⟨
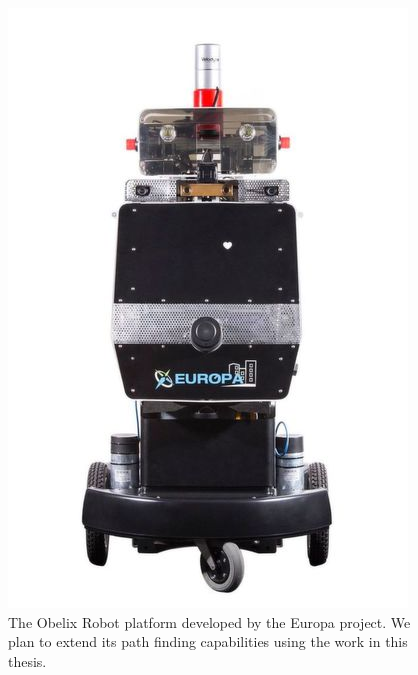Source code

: \begin{figure}
	\centering
	\includegraphics[width=.3\textwidth]{figures/introduction/obelix.jpg}
	\caption{The Obelix Robot platform developed by the Europa project. We plan to extend its path finding capabilities using the work in this thesis.}
\end{figure}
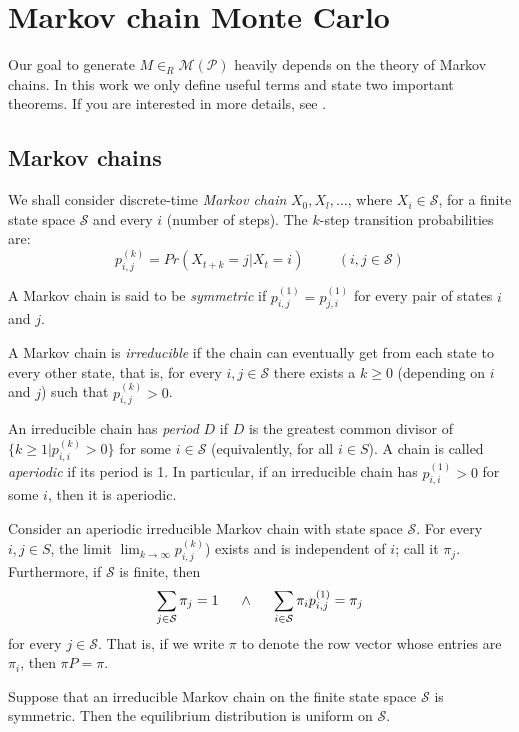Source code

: \chapter{Markov chain Monte Carlo}
\label{chap:mcmc}
Our goal to generate $M\in_R\mathcal{M}(\mathcal{P})$ heavily depends on the theory of Markov chains. In this work we only define useful terms and state two important theorems. If you are interested in more details, see \cite{Madras}.

\section{Markov chains}
\begin{defn}
We shall consider discrete-time \emph{Markov chain} $X_0,X_l,\dots$, where $X_i\in\mathcal{S}$, for a finite state space $\mathcal{S}$ and every $i$ (number of steps). The $k$-step transition probabilities are:
$$p_{i,j}^{(k)}=Pr(X_{t+k}=j|X_t=i) \hspace{1cm} (i,j\in\mathcal{S})$$
\end{defn}
\begin{defn}
A Markov chain is said to be \emph{symmetric} if $p_{i,j}^{(1)}=p_{j,i}^{(1)}$ for every pair of states $i$ and $j$.
\end{defn}
\begin{defn}
A Markov chain is \emph{irreducible} if the chain can eventually get from each state to every other state, that is, for every $i,j\in\mathcal{S}$ there exists a $k\geq0$ (depending on $i$ and $j$) such that $p_{i,j}^{(k)}>0$.
\end{defn}
\begin{defn}
An irreducible chain has \emph{period} $D$ if $D$ is the greatest common divisor of $\{k\geq1|p_{i,i}^{(k)}>0\}$ for some $i\in\mathcal{S}$ (equivalently, for all $i\in S$). A chain is called \emph{aperiodic} if its period is 1. In particular, if an irreducible chain has $p_{i,i}^{(1)}>0$ for some $i$, then it is aperiodic.
\end{defn}
\begin{thm}
Consider an aperiodic irreducible Markov chain with state space $\mathcal{S}$. For every $i,j\in S$, the limit $\lim_{k\rightarrow\infty}p_{i,j}^{(k)}$) exists and is independent of $i$; call it $\pi_j$. Furthermore, if $\mathcal{S}$ is finite, then
$$\sum\limits_{j\in\mathcal{S}}\pi_j=1\hspace{5mm}\wedge\hspace{5mm}\sum\limits_{i\in\mathcal{S}}\pi_ip_{i,j}^{(1)}=\pi_j$$
for every $j\in\mathcal{S}$. That is, if we write $\pi$ to denote the row vector whose entries are $\pi_i$, then $\pi P=\pi$.
\end{thm}
\begin{thm}
Suppose that an irreducible Markov chain on the finite state space $\mathcal{S}$ is symmetric. Then the equilibrium distribution is uniform on $\mathcal{S}$.
\end{thm}


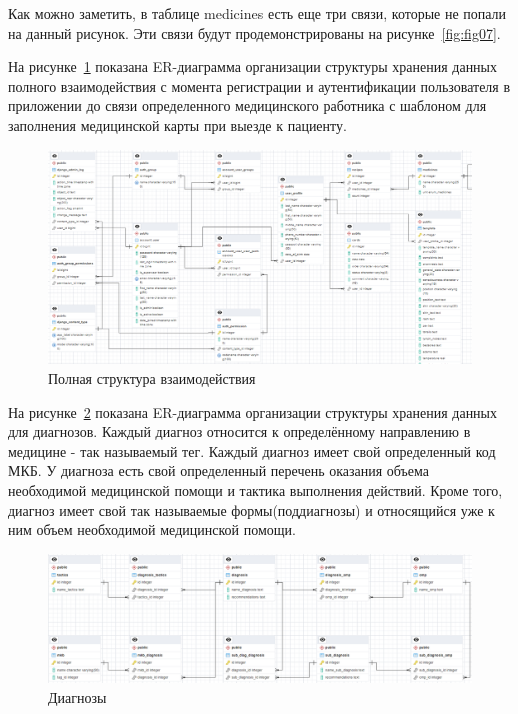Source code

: Как можно заметить, в таблице medicines есть еще три связи, которые не попали на данный рисунок. Эти связи будут продемонстрированы на рисунке~\ref{fig:fig07}.

На рисунке~\ref{fig:fig04} показана ER-диаграмма организации структуры хранения данных полного взаимодействия с момента регистрации и аутентификации пользователя в приложении до связи определенного медицинского работника с шаблоном для заполнения медицинской карты при выезде к пациенту.

\begin{figure}
  \includegraphics[scale=0.418]{inc/django_user_profile}
  \caption{Полная структура взаимодействия}
  \label{fig:fig04}
\end{figure}

На рисунке~\ref{fig:fig05} показана ER-диаграмма организации структуры хранения данных для диагнозов. Каждый диагноз относится к определённому направлению в медицине - так называемый тег. Каждый диагноз имеет свой определенный код МКБ. У диагноза есть свой определенный перечень оказания объема необходимой медицинской помощи и тактика выполнения действий. Кроме того, диагноз имеет свой так называемые формы(поддиагнозы) и относящийся уже к ним объем необходимой медицинской помощи.

\begin{figure}
  \includegraphics[scale=0.354]{inc/diagnosis}
  \caption{Диагнозы}
  \label{fig:fig05}
\end{figure}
⟩
No pictures belong in the copy; output every record exactly.

Source code

: \begin{figure}
	\centering
	\includegraphics[width=.3\textwidth]{figures/introduction/obelix.jpg}
	\caption{The Obelix Robot platform developed by the Europa project. We plan to extend its path finding capabilities using the work in this thesis.}
\end{figure}
Source code

: \chapter{Markov chain Monte Carlo}
\label{chap:mcmc}
Our goal to generate $M\in_R\mathcal{M}(\mathcal{P})$ heavily depends on the theory of Markov chains. In this work we only define useful terms and state two important theorems. If you are interested in more details, see \cite{Madras}.

\section{Markov chains}
\begin{defn}
We shall consider discrete-time \emph{Markov chain} $X_0,X_l,\dots$, where $X_i\in\mathcal{S}$, for a finite state space $\mathcal{S}$ and every $i$ (number of steps). The $k$-step transition probabilities are:
$$p_{i,j}^{(k)}=Pr(X_{t+k}=j|X_t=i) \hspace{1cm} (i,j\in\mathcal{S})$$
\end{defn}
\begin{defn}
A Markov chain is said to be \emph{symmetric} if $p_{i,j}^{(1)}=p_{j,i}^{(1)}$ for every pair of states $i$ and $j$.
\end{defn}
\begin{defn}
A Markov chain is \emph{irreducible} if the chain can eventually get from each state to every other state, that is, for every $i,j\in\mathcal{S}$ there exists a $k\geq0$ (depending on $i$ and $j$) such that $p_{i,j}^{(k)}>0$.
\end{defn}
\begin{defn}
An irreducible chain has \emph{period} $D$ if $D$ is the greatest common divisor of $\{k\geq1|p_{i,i}^{(k)}>0\}$ for some $i\in\mathcal{S}$ (equivalently, for all $i\in S$). A chain is called \emph{aperiodic} if its period is 1. In particular, if an irreducible chain has $p_{i,i}^{(1)}>0$ for some $i$, then it is aperiodic.
\end{defn}
\begin{thm}
Consider an aperiodic irreducible Markov chain with state space $\mathcal{S}$. For every $i,j\in S$, the limit $\lim_{k\rightarrow\infty}p_{i,j}^{(k)}$) exists and is independent of $i$; call it $\pi_j$. Furthermore, if $\mathcal{S}$ is finite, then
$$\sum\limits_{j\in\mathcal{S}}\pi_j=1\hspace{5mm}\wedge\hspace{5mm}\sum\limits_{i\in\mathcal{S}}\pi_ip_{i,j}^{(1)}=\pi_j$$
for every $j\in\mathcal{S}$. That is, if we write $\pi$ to denote the row vector whose entries are $\pi_i$, then $\pi P=\pi$.
\end{thm}
\begin{thm}
Suppose that an irreducible Markov chain on the finite state space $\mathcal{S}$ is symmetric. Then the equilibrium distribution is uniform on $\mathcal{S}$.
\end{thm}


Source code

: Как можно заметить, в таблице medicines есть еще три связи, которые не попали на данный рисунок. Эти связи будут продемонстрированы на рисунке~\ref{fig:fig07}.

На рисунке~\ref{fig:fig04} показана ER-диаграмма организации структуры хранения данных полного взаимодействия с момента регистрации и аутентификации пользователя в приложении до связи определенного медицинского работника с шаблоном для заполнения медицинской карты при выезде к пациенту.

\begin{figure}
  \includegraphics[scale=0.418]{inc/django_user_profile}
  \caption{Полная структура взаимодействия}
  \label{fig:fig04}
\end{figure}

На рисунке~\ref{fig:fig05} показана ER-диаграмма организации структуры хранения данных для диагнозов. Каждый диагноз относится к определённому направлению в медицине - так называемый тег. Каждый диагноз имеет свой определенный код МКБ. У диагноза есть свой определенный перечень оказания объема необходимой медицинской помощи и тактика выполнения действий. Кроме того, диагноз имеет свой так называемые формы(поддиагнозы) и относящийся уже к ним объем необходимой медицинской помощи.

\begin{figure}
  \includegraphics[scale=0.354]{inc/diagnosis}
  \caption{Диагнозы}
  \label{fig:fig05}
\end{figure}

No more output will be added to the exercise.